▸ DIRECTIONS
What follows is a set of entries. Give them again exactly, without the pictures.

-- Opening Marker --

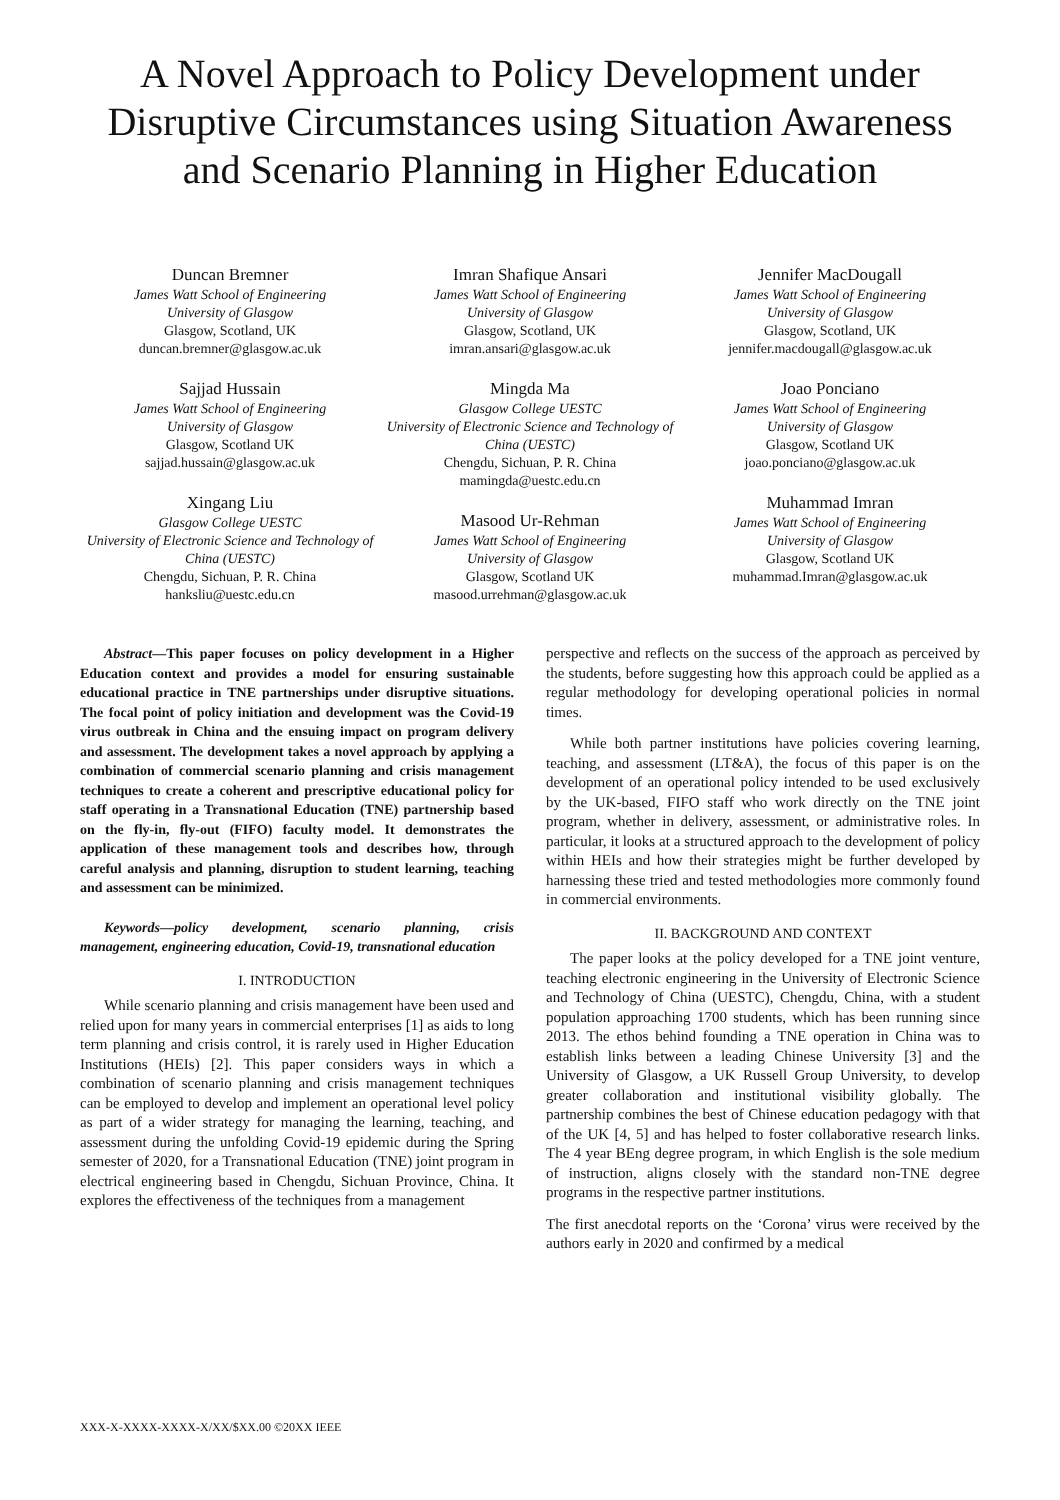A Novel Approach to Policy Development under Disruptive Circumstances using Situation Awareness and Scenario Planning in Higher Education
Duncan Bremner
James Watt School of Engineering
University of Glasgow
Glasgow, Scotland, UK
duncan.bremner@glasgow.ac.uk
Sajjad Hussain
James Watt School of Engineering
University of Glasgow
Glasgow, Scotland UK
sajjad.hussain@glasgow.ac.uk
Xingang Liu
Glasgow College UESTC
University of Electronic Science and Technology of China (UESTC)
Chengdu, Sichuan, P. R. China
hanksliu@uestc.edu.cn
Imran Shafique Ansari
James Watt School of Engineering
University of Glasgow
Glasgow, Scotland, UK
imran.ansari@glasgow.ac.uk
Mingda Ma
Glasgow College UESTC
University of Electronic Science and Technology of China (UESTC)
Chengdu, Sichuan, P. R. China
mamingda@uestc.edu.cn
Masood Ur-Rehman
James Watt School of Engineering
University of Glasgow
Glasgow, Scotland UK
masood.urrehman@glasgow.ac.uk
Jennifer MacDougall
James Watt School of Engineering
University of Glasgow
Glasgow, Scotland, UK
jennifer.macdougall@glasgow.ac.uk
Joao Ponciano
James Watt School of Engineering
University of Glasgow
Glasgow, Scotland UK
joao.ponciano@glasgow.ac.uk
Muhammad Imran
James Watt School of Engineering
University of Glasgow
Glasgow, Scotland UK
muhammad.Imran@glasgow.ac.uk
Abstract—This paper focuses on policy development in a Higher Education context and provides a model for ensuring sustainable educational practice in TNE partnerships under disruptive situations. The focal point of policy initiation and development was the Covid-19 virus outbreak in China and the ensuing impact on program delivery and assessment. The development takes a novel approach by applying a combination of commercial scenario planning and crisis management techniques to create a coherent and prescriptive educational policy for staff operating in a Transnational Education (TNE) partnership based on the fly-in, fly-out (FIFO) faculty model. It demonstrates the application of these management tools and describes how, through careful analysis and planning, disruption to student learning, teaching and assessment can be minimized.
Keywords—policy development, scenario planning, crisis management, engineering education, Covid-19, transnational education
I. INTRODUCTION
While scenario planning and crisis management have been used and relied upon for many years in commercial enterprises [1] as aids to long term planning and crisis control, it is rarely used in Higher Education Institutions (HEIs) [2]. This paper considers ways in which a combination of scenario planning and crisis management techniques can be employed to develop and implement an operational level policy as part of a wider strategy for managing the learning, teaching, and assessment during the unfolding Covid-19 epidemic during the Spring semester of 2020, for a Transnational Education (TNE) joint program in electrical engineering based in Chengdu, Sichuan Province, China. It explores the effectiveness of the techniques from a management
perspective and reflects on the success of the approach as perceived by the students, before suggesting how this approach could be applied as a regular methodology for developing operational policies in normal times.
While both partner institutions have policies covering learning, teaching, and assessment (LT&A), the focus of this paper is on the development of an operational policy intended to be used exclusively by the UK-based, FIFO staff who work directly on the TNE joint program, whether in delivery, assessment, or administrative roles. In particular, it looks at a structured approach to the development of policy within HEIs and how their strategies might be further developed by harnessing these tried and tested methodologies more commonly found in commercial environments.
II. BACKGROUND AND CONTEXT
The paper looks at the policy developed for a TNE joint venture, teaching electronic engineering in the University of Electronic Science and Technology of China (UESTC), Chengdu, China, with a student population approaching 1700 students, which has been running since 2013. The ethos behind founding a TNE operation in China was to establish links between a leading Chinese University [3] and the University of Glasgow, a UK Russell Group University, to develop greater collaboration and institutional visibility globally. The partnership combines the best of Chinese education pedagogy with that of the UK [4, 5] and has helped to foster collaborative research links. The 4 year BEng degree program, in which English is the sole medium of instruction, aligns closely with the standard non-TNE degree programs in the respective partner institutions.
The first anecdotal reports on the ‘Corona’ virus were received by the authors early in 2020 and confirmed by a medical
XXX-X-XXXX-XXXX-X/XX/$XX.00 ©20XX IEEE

-- Closing Marker --

▸ RESPONSE TO THIS EXERCISE
A Novel Approach to Policy Development under Disruptive Circumstances using Situation Awareness and Scenario Planning in Higher Education
Duncan Bremner
James Watt School of Engineering
University of Glasgow
Glasgow, Scotland, UK
duncan.bremner@glasgow.ac.uk
Sajjad Hussain
James Watt School of Engineering
University of Glasgow
Glasgow, Scotland UK
sajjad.hussain@glasgow.ac.uk
Xingang Liu
Glasgow College UESTC
University of Electronic Science and Technology of China (UESTC)
Chengdu, Sichuan, P. R. China
hanksliu@uestc.edu.cn
Imran Shafique Ansari
James Watt School of Engineering
University of Glasgow
Glasgow, Scotland, UK
imran.ansari@glasgow.ac.uk
Mingda Ma
Glasgow College UESTC
University of Electronic Science and Technology of China (UESTC)
Chengdu, Sichuan, P. R. China
mamingda@uestc.edu.cn
Masood Ur-Rehman
James Watt School of Engineering
University of Glasgow
Glasgow, Scotland UK
masood.urrehman@glasgow.ac.uk
Jennifer MacDougall
James Watt School of Engineering
University of Glasgow
Glasgow, Scotland, UK
jennifer.macdougall@glasgow.ac.uk
Joao Ponciano
James Watt School of Engineering
University of Glasgow
Glasgow, Scotland UK
joao.ponciano@glasgow.ac.uk
Muhammad Imran
James Watt School of Engineering
University of Glasgow
Glasgow, Scotland UK
muhammad.Imran@glasgow.ac.uk
Abstract—This paper focuses on policy development in a Higher Education context and provides a model for ensuring sustainable educational practice in TNE partnerships under disruptive situations. The focal point of policy initiation and development was the Covid-19 virus outbreak in China and the ensuing impact on program delivery and assessment. The development takes a novel approach by applying a combination of commercial scenario planning and crisis management techniques to create a coherent and prescriptive educational policy for staff operating in a Transnational Education (TNE) partnership based on the fly-in, fly-out (FIFO) faculty model. It demonstrates the application of these management tools and describes how, through careful analysis and planning, disruption to student learning, teaching and assessment can be minimized.
Keywords—policy development, scenario planning, crisis management, engineering education, Covid-19, transnational education
I. INTRODUCTION
While scenario planning and crisis management have been used and relied upon for many years in commercial enterprises [1] as aids to long term planning and crisis control, it is rarely used in Higher Education Institutions (HEIs) [2]. This paper considers ways in which a combination of scenario planning and crisis management techniques can be employed to develop and implement an operational level policy as part of a wider strategy for managing the learning, teaching, and assessment during the unfolding Covid-19 epidemic during the Spring semester of 2020, for a Transnational Education (TNE) joint program in electrical engineering based in Chengdu, Sichuan Province, China. It explores the effectiveness of the techniques from a management
perspective and reflects on the success of the approach as perceived by the students, before suggesting how this approach could be applied as a regular methodology for developing operational policies in normal times.
While both partner institutions have policies covering learning, teaching, and assessment (LT&A), the focus of this paper is on the development of an operational policy intended to be used exclusively by the UK-based, FIFO staff who work directly on the TNE joint program, whether in delivery, assessment, or administrative roles. In particular, it looks at a structured approach to the development of policy within HEIs and how their strategies might be further developed by harnessing these tried and tested methodologies more commonly found in commercial environments.
II. BACKGROUND AND CONTEXT
The paper looks at the policy developed for a TNE joint venture, teaching electronic engineering in the University of Electronic Science and Technology of China (UESTC), Chengdu, China, with a student population approaching 1700 students, which has been running since 2013. The ethos behind founding a TNE operation in China was to establish links between a leading Chinese University [3] and the University of Glasgow, a UK Russell Group University, to develop greater collaboration and institutional visibility globally. The partnership combines the best of Chinese education pedagogy with that of the UK [4, 5] and has helped to foster collaborative research links. The 4 year BEng degree program, in which English is the sole medium of instruction, aligns closely with the standard non-TNE degree programs in the respective partner institutions.
The first anecdotal reports on the ‘Corona’ virus were received by the authors early in 2020 and confirmed by a medical
XXX-X-XXXX-XXXX-X/XX/$XX.00 ©20XX IEEE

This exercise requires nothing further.